Digital Asset Management in Life and Death
by ACTEC Fellows Stacy E. Singer and Suzanne Brown Walsh
Understand how to plan for your digital assets, such as photos, email accounts and passwords, during life and in your estate documents. ACTEC Fellows Stacy E. Singer and Suzanne Brown Walsh discuss documents stored in the cloud, cryptocurrency accounts, social media accounts, using a password manager and more in this informative video.
transcript
Hi, I’m Stacy Singer an ACTEC Fellow from Chicago, Illinois, and I’m here with Suzy Walsh, an ACTEC Fellow from Hartford, Connecticut, and we’re here to talk about how to manage your digital assets. So, Suzy, let’s start with the basic question: what are digital assets?
Really, they are a lot of things. They can be anything from cryptocurrency to online accounts to travel points to records that you store in your computer. Anything that’s not on paper and that you access with the computer is a digital asset.
Okay, so to use one example, how can I make sure that my family has access to, for example, my data or my photos that are either on my phone or may be stored in the cloud?
So, first think about what it is that your family would want to access. Photos are a great example. Many people have an iPhone or an Apple device; therefore, they have an Apple ID. They need to think about who can access that account and they need to provide a method for sharing it. That could be by giving a fiduciary written access to it. It could be by telling a family member or having a shared account with family members.
Okay, so what if I have some accounts that I don’t want my family to see? Something I want deleted if I die or something happens to me, so my family never gets to see it?
So that’s a great question and there are many people who have accounts that they would like to die with them. We call that a digital death and, in fact, what you should do is discuss that with your estate planner and come up with a plan; it may be asset dependent. So, a good example is Google. Google provides for an inactive account manager that you can use to provide access while you’re incapable or after you die to your Google accounts. They allow you to pick and choose in your use of that tool in granting that access between your Google accounts. So, for example, you could give your family access to your Gmail account because maybe all your travel statements and bank statements are coming in to your Gmail, and you could decline to give them access to your Google Docs account if there are private papers that you have stored there that you don’t want them to have.
So can my executor, my trustee, manage all of my online content or my blog, either when I’m no longer competent or after I die?
So, first of all, they won’t be able to manage anything unless you’ve planned for that and you’ve put that in your documents. And second, depending on the account, even if you want them to manage it, they may not be able to. So, tech companies would recoil at the notion of your managing many of those accounts. Facebook is a good example. Facebook doesn’t want anyone to manage your Facebook account. They want you to use the legacy contact tool to allow your fiduciary to memorialize or terminate the account. They view management — they being many of these social media companies- — as impersonators.
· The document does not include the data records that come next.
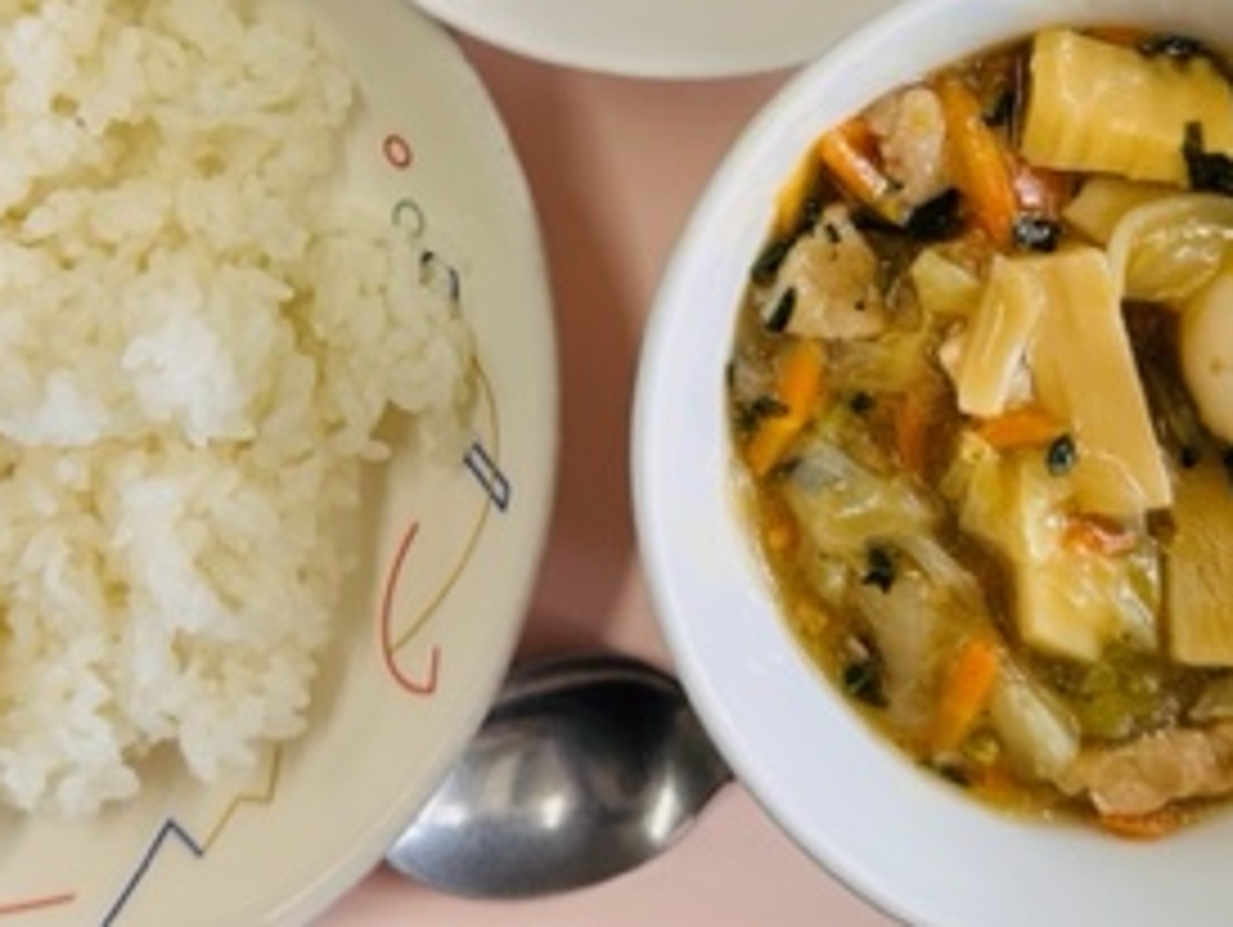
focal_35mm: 56
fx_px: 1996
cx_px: 531
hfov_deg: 34.3
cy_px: -4
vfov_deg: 24.9
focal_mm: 6.86
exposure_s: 1/121
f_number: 1.78
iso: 64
But you can certainly plan for access to accounts that need to be managed with your fiduciary if it’s appropriate to grant your fiduciary access or someone else.
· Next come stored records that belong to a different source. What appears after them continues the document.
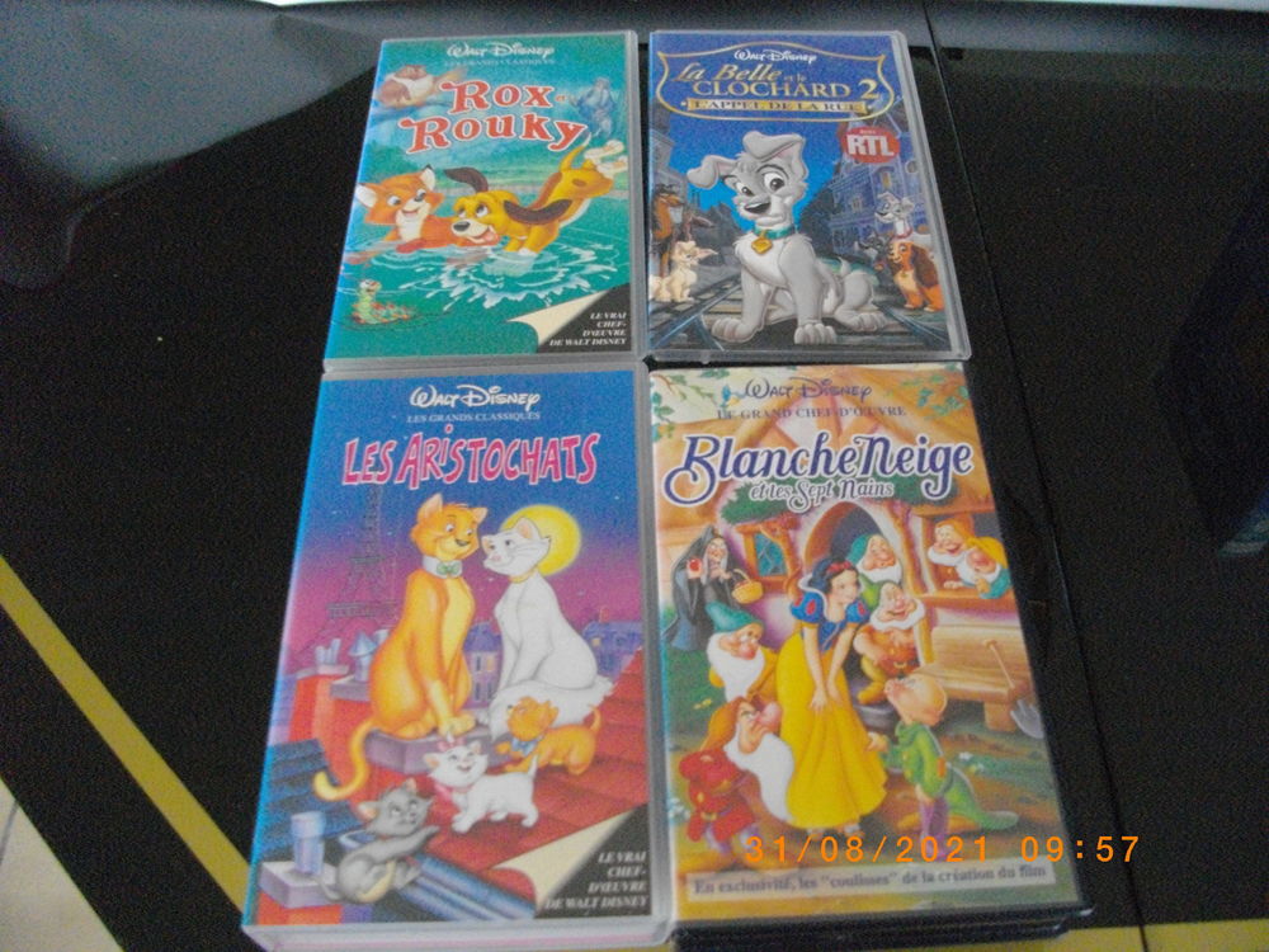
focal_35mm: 32
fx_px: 1173
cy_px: 476
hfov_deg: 56.8
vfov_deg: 44.2
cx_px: 634
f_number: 2.9
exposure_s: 1/13
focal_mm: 5.7
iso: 800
So, I have a lot of passwords. How should I be keeping track of all my passwords?
I’ve lost track of what the average number of passwords people have; I think it’s upwards of 75 these days, so you’re not alone. I tell clients to use a password manager because I think that’s the best way to use robust passwords, not use the ones they list every year. You know the one, two, three and “password” is the worst password. And it will allow you to give a master password to a family member, and therefore they will be able to access or delete all the accounts when you can’t do that.
So, I’ve heard a lot about encrypted data and data keys. Can you help us understand what that is and how we should be handling those keys?
Sure, that’s a great question. So, all of us who use a phone are familiar with encryption because the passcode you enter into the phone is simply an encryption key. If you have a work laptop, you’re probably required to enter an encryption key to access it, and if you don’t have the key, then effectively that device becomes the equivalent of a brick. This is particularly important with valuable data files, such as the private keys to cryptocurrency. With cryptocurrency, if you don’t have the encryption key or the private key, you lose access to that underlying currency, the crypto token, and you can’t move it to someone else. Likewise, if you’re storing documents or photos in cloud accounts and you’re accessing those accounts with a password, that’s an encryption key. If you don’t have the key, you’re going to lose access to the data and there’s actually a famous example of that: Leonard Bernstein supposedly wrote his memoir, stored it on his — I can’t remember if it was a laptop or computer — and died with that encryption key having not given anyone access. So, his memoir, which could be published and could be of value to his family, is no longer accessible.
Wow. Well, those are great stories and really helpful information. Thank you so much, Suzy, for helping us understand how to manage our digital assets.